■ **Supplied entries**:
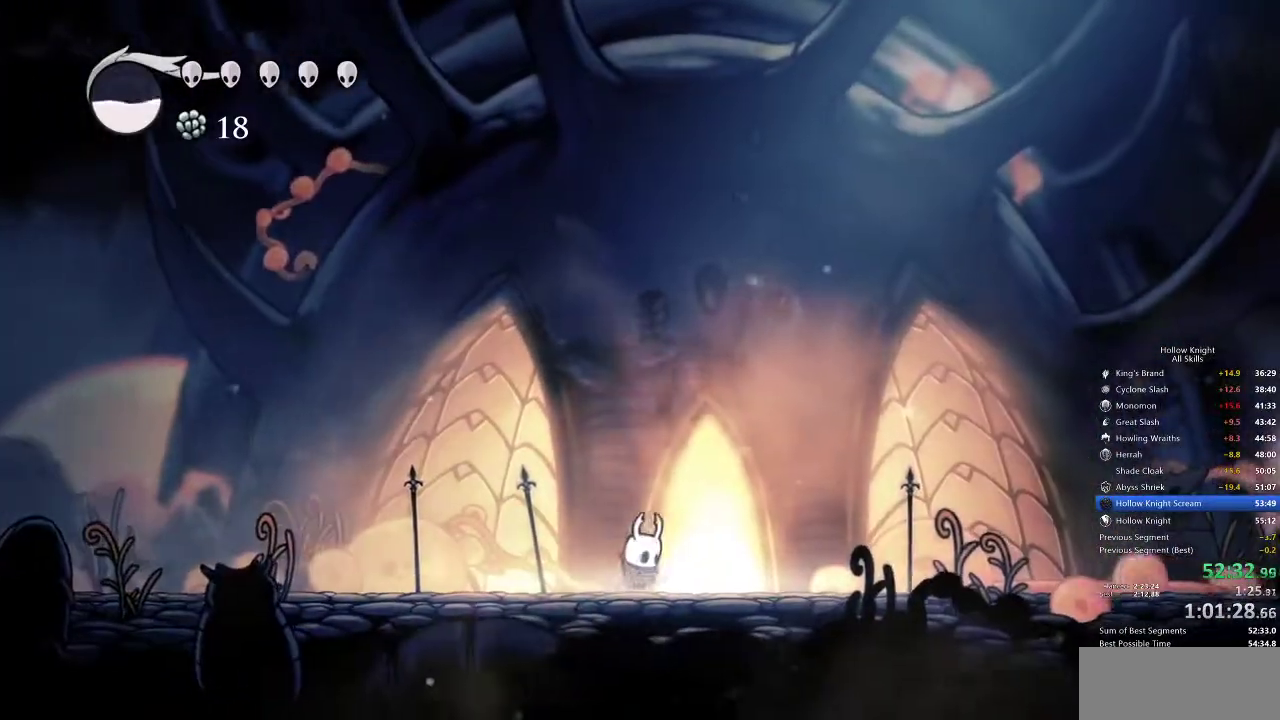
{"keys": ["up"], "events": [[50, "up", "up"], [67, "up", "down"], [183, "up", "up"], [217, "right", "down"], [217, "up", "down"], [283, "right", "up"], [283, "up", "up"], [383, "up", "down"], [417, "up", "up"], [467, "up", "down"]]}
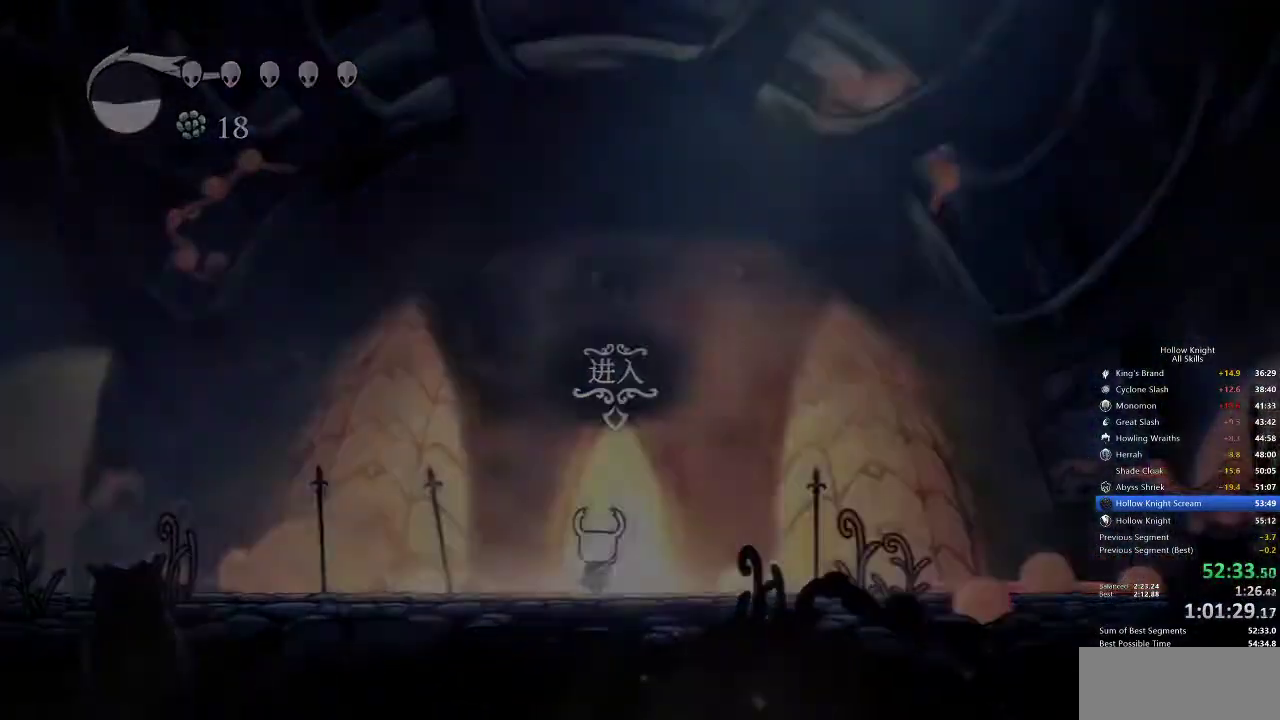
{"keys": ["right"], "events": [[17, "up", "up"], [67, "up", "down"], [167, "up", "up"], [300, "right", "down"]]}
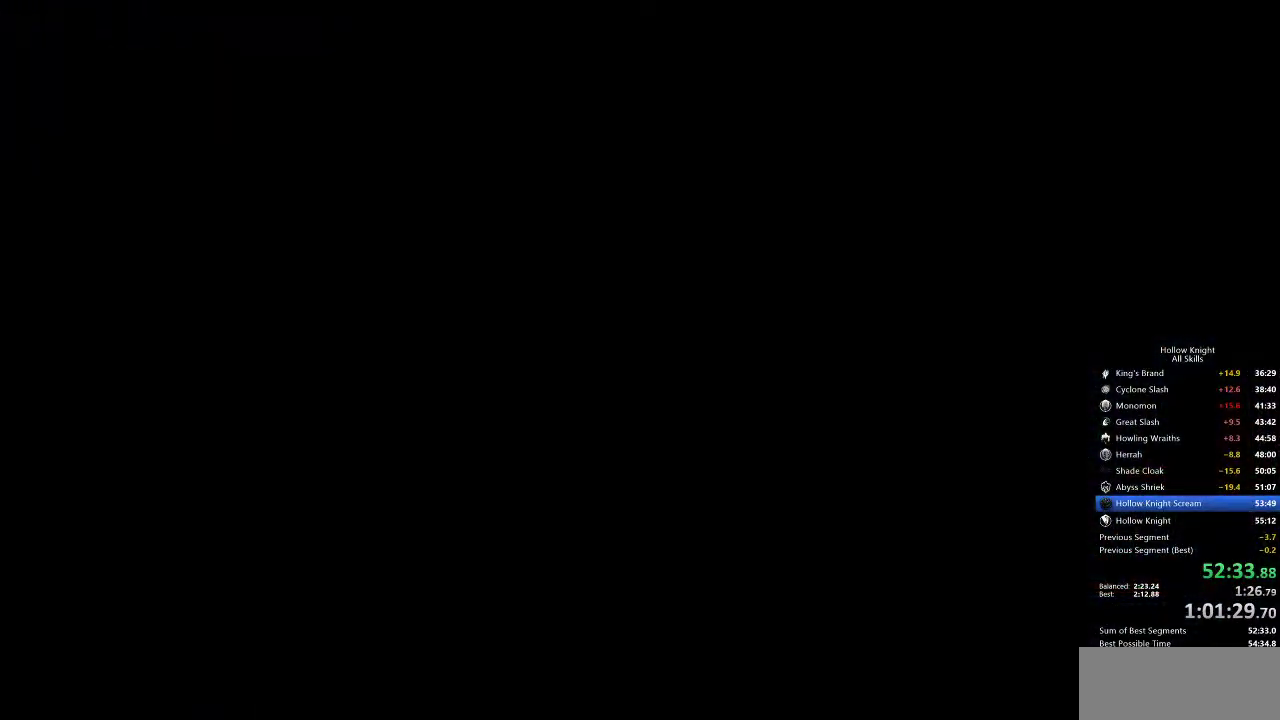
{"keys": ["right"], "events": []}
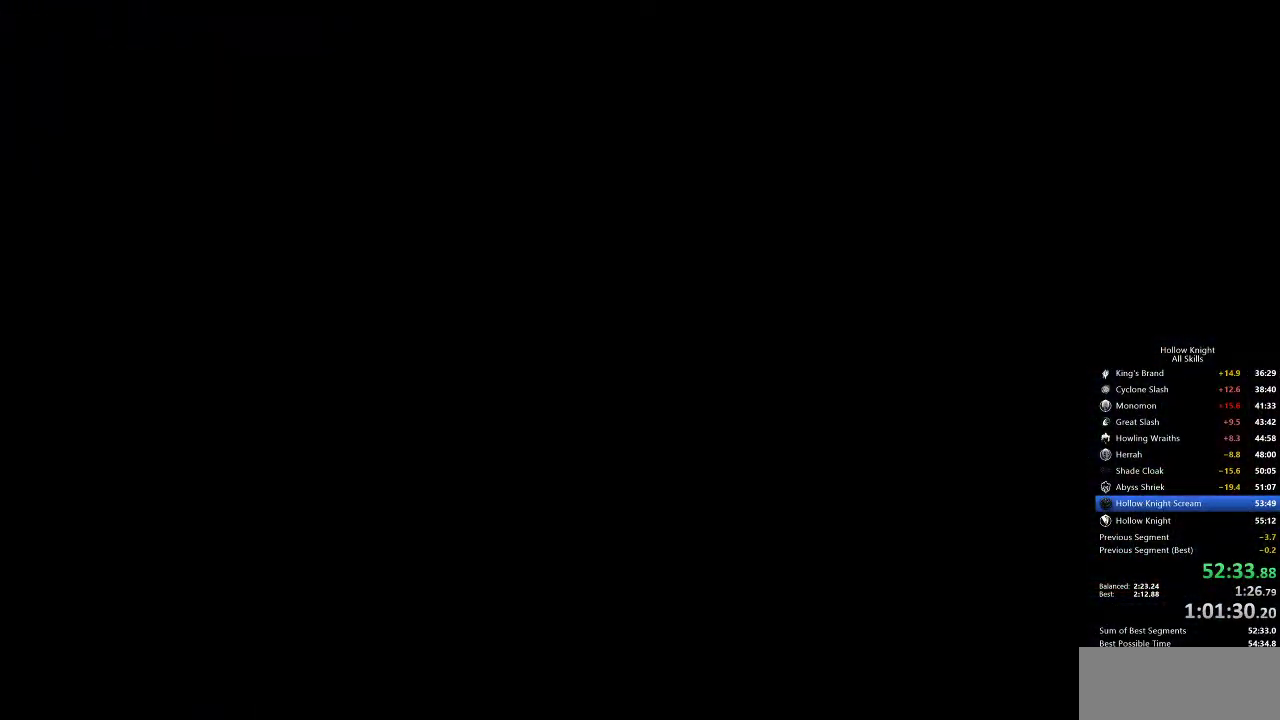
{"keys": ["right"], "events": []}
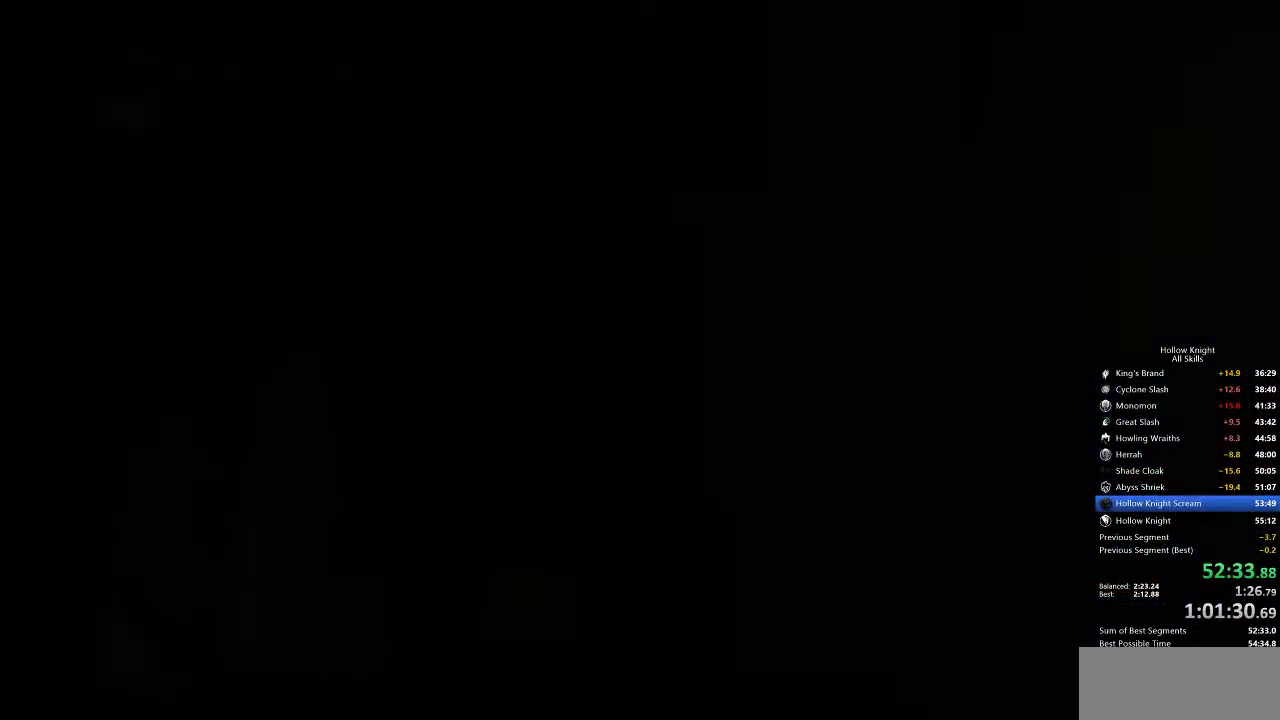
{"keys": ["right"], "events": []}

■ **What you have to do**:
This task calls for the records to be copied exactly, without pictures.

■ **Response for this exercise**:
{"keys": ["up"], "events": [[50, "up", "up"], [67, "up", "down"], [183, "up", "up"], [217, "right", "down"], [217, "up", "down"], [283, "right", "up"], [283, "up", "up"], [383, "up", "down"], [417, "up", "up"], [467, "up", "down"]]}
{"keys": ["right"], "events": [[17, "up", "up"], [67, "up", "down"], [167, "up", "up"], [300, "right", "down"]]}
{"keys": ["right"], "events": []}
{"keys": ["right"], "events": []}
{"keys": ["right"], "events": []}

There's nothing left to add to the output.